-- Selected passage follows --
My Week in Books – 7th September 2025

Monday – I shared my wrap-up of the 20 Books of Summer 2025 reading challenge.

Tuesday – This week’s Top Ten Tuesday topic was Books With Occupations in the Title.

Wednesday – As always WWW Wednesday is a weekly opportunity to share what I’ve just read, what I’m currently reading and what I plan to read next… and to take a peek at what others are reading.

Thursday – I shared My Top 3 August Reads.

Saturday – I took part in the #6Degrees of Separation meme forging a book chain from Ghosts Cities by Siang Lu to Shelter by Sarah Franklin.


The Matchbox Girl by Alice Jolly (Bloomsbury via NetGalley)

Adelheid Brunner does not speak. She writes and draws instead and her ambition is to own one thousand matchboxes. Her grandmother cannot make sense of this, but Adelheid will stop at nothing to achieve her dream. She makes herself invisible, hiding in cupboards with her pet rat, Franz Joseph, listening in on conversations she can’t fully comprehend.
-- Selected passage concluded --
-- Extracted entries follows --
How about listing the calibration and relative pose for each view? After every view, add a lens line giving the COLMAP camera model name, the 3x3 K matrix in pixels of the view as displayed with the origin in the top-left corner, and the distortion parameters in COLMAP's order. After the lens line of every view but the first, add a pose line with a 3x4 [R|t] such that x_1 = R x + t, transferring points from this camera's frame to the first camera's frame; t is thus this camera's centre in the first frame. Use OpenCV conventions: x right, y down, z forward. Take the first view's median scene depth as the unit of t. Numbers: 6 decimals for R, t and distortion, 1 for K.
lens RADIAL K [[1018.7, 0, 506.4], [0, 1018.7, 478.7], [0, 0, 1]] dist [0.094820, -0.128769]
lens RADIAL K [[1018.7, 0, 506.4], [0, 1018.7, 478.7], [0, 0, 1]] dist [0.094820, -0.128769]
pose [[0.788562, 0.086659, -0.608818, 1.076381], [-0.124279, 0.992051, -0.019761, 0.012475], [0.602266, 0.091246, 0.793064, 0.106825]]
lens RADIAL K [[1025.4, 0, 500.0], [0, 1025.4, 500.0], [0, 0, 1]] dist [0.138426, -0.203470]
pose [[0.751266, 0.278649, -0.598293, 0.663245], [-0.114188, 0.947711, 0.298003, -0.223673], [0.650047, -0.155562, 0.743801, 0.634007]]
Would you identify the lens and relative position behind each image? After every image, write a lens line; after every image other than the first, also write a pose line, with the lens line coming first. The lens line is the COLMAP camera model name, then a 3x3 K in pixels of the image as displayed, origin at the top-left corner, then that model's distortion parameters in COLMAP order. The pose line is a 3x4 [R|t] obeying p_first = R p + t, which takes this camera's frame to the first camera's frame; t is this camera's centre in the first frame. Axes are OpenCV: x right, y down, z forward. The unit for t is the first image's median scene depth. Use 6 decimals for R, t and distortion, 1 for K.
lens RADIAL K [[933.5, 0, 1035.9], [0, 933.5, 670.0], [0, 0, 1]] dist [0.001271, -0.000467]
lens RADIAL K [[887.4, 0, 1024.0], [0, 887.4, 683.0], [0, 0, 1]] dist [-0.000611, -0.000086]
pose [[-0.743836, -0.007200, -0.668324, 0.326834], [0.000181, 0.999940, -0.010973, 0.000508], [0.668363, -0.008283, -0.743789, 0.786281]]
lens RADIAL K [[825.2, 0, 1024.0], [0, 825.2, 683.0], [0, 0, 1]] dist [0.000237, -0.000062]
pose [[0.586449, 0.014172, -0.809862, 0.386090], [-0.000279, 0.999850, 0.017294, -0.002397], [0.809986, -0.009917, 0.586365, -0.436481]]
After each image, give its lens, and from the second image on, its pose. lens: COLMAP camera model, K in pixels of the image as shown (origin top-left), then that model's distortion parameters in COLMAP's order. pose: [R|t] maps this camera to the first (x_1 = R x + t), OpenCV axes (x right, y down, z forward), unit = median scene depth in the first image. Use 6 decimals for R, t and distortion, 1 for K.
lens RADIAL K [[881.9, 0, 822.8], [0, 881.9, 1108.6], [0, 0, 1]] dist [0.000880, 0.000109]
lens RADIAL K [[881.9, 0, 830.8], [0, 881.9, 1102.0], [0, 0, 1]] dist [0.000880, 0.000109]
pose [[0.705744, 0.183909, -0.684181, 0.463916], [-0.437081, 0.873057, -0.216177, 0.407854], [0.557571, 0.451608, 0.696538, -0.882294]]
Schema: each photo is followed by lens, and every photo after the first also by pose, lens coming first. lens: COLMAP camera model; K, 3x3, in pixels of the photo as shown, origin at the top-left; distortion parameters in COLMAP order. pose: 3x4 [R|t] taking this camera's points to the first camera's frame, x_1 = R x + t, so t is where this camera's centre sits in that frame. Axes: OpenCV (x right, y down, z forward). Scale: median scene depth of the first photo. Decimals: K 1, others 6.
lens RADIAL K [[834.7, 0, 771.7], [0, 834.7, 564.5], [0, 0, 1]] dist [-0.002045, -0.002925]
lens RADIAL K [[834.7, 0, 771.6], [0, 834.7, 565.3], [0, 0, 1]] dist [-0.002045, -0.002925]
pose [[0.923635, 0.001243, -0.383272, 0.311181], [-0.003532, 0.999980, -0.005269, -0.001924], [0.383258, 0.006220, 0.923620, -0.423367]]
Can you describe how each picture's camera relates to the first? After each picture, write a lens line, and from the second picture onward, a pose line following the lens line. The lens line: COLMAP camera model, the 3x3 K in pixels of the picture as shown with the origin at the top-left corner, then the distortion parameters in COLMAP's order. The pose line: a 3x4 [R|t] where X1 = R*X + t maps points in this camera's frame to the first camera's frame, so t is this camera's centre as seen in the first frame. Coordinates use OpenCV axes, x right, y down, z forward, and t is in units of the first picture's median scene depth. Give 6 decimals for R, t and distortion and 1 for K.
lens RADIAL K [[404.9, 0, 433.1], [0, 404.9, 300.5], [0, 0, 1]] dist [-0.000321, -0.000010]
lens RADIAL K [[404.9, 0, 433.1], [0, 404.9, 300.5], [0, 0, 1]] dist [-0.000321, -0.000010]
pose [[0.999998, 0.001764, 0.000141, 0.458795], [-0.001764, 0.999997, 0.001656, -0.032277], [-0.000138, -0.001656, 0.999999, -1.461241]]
-- Extracted entries concluded --
**Brief A**
In the weekly book roundup, what is Adelheid Brunner's ambition?
**Brief B**
Extend the weekly book roundup from the point where the text stops.

**Task result A**
She wants to own one thousand matchboxes.

**Task result B**
Then she meets Dr Asperger, a man who lets children play all day and who recognises the importance of matchboxes. He invites Adelheid to come and live at the Vienna paediatric clinic, where she and other children like herself will live under observation.

But the date is 1938 and the place is Vienna – a city of political instability, a place of increasing fear and violence. When the Nazis march into the city, a new world is created and difficult choices must be made.

Why are the clinic’s children disappearing, and where do they go? Adelheid starts to suspect that some of Dr Asperger’s games are played for the highest stakes. In order to survive, she must play a game whose rules she cannot yet understand.

I’m reading The Blazing Sea from my NetGalley shelf, listening to the audiobook of Tombland and reading a physical copy of All the Lives We Never Lived.


  • Book Review: The Predicament by William Boyd
  • Book Review: The Two Roberts by Damian Barr
  • Book Review: The Blazing Sea by Tim Hodkinson

#6Degrees of Separation – A book chain from Ghost Cities to Shelter

It’s the first Saturday of the month which means it’s time for 6 Degrees of Separation.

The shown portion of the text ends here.